- 作業指示: ヤンキースの日本人トリオに関する記事から、「ヤンキースの中で重要性が高まっている日本人トリオ」から「要性の高まりを指摘している。」まで(両端の語句を含む)を一字も変えずに書き写してください。

- 選択テキスト:
▽

【米国はこう見ている】故障者続出の名門で高まるイチロー、黒田博樹、田中将大への期待 「ヤンキースは日本人トリオの貢献に依存」
ヤンキースの中で重要性が高まっている日本人トリオ
故障者続出のヤンキースでイチロー外野手、黒田博樹投手、田中将大投手の日本人トリオの重要性がこれまでにないほど高まっているとMLB公式サイトが伝えている。「ヤンキースは日本人トリオの貢献に依存する」と大見出しで報じた。
「日本プロ野球機構からの代表団はヤンキースのラインナップに気品を与え続けている。そして今、ヤンキースは彼らの存在をこれまでにないほどに切望している」
特集記事ではピンストライプの名門における日本人3選手の重要性の高まりを指摘している。

△

- データ欄:
▽

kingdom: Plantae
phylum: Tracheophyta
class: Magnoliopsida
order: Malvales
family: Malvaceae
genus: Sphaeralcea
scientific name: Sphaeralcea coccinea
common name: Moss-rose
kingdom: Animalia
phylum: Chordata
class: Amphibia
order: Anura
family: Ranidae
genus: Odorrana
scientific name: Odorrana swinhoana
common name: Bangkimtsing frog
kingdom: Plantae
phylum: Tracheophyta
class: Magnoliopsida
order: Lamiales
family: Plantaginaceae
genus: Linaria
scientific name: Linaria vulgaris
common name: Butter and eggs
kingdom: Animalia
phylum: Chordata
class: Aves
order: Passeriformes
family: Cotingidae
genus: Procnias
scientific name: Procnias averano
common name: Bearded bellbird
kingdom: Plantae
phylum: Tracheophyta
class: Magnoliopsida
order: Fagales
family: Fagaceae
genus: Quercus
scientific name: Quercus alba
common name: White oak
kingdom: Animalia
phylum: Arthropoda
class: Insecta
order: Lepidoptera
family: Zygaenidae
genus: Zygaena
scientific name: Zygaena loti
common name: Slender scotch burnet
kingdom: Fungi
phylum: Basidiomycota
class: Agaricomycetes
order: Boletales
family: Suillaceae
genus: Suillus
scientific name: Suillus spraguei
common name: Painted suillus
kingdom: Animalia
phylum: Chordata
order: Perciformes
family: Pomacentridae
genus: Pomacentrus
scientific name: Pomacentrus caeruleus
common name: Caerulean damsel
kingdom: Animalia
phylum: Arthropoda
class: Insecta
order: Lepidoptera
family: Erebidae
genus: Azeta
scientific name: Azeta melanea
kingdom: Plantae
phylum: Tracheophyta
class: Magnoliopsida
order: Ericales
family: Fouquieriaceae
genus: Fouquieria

△

- 課題の結果:
ヤンキースの中で重要性が高まっている日本人トリオ
故障者続出のヤンキースでイチロー外野手、黒田博樹投手、田中将大投手の日本人トリオの重要性がこれまでにないほど高まっているとMLB公式サイトが伝えている。「ヤンキースは日本人トリオの貢献に依存する」と大見出しで報じた。
「日本プロ野球機構からの代表団はヤンキースのラインナップに気品を与え続けている。そして今、ヤンキースは彼らの存在をこれまでにないほどに切望している」
特集記事ではピンストライプの名門における日本人3選手の重要性の高まりを指摘している。